En el año 1996 el Congreso de la Nación aprobó la Ley 24.631 que derogaba las exenciones que contemplaba la legislación anterior para los magistrados y funcionarios del Poder Judicial de la Nación. La Corte Suprema, en una actuación que no tiene encaje constitucional, dictó la Acordada 20/1996 por la que declaró inaplicable dichas derogaciones para los magistrados y funcionarios del Poder Judicial. Resulta francamente insólito que mediante una simple Acordada –es decir una resolución de carácter administrativo interno- se derogue parcialmente una ley de la Nación, pero esta es una de las tantas anomalías que signan nuestra frágil cultura democrática.

El 22 de diciembre de 2016 el Congreso sancionó la ley 27.346 mediante la cual se dispuso que debían pagar el impuesto a las ganancias todos los funcionarios y magistrados que asumieran sus funciones a partir del 1 de enero de 2017. De este modo se consagró una nueva desigualdad, dado que desempeñando una misma tarea, hay jueces y funcionarios que pagan el impuesto a las ganancias mientras otros conservan su anterior privilegio.

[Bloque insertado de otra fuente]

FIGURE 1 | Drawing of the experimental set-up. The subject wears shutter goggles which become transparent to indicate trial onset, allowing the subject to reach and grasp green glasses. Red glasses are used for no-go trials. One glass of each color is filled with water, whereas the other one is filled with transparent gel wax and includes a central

Como señala Hugh Heclo en Pensar institucionalmente (Ed. Paidós) las instituciones son algo más que simples procedimientos formales. Para elevarlas es necesario adoptar un punto de vista interno en el que pensar institucionalmente sea un medio para fortalecer y legitimar a las instituciones ante los ciudadanos. Y hay dos instituciones de especial relieve en las democracias avanzadas: la justicia y el gobierno. Toda invocación al valor intrínseco de una institución queda devaluada si los integrantes de esa institución no reconocen y promueven la primacía moral de los principios que dicen defender. En palabras de Heclo, “una cosa es que un jugador haga trampas y otra muy distinta descubrir que los propios árbitros han sido los tramposos. Lo primero empaña la reputación de un deporte; lo segundo le asesta un golpe letal”.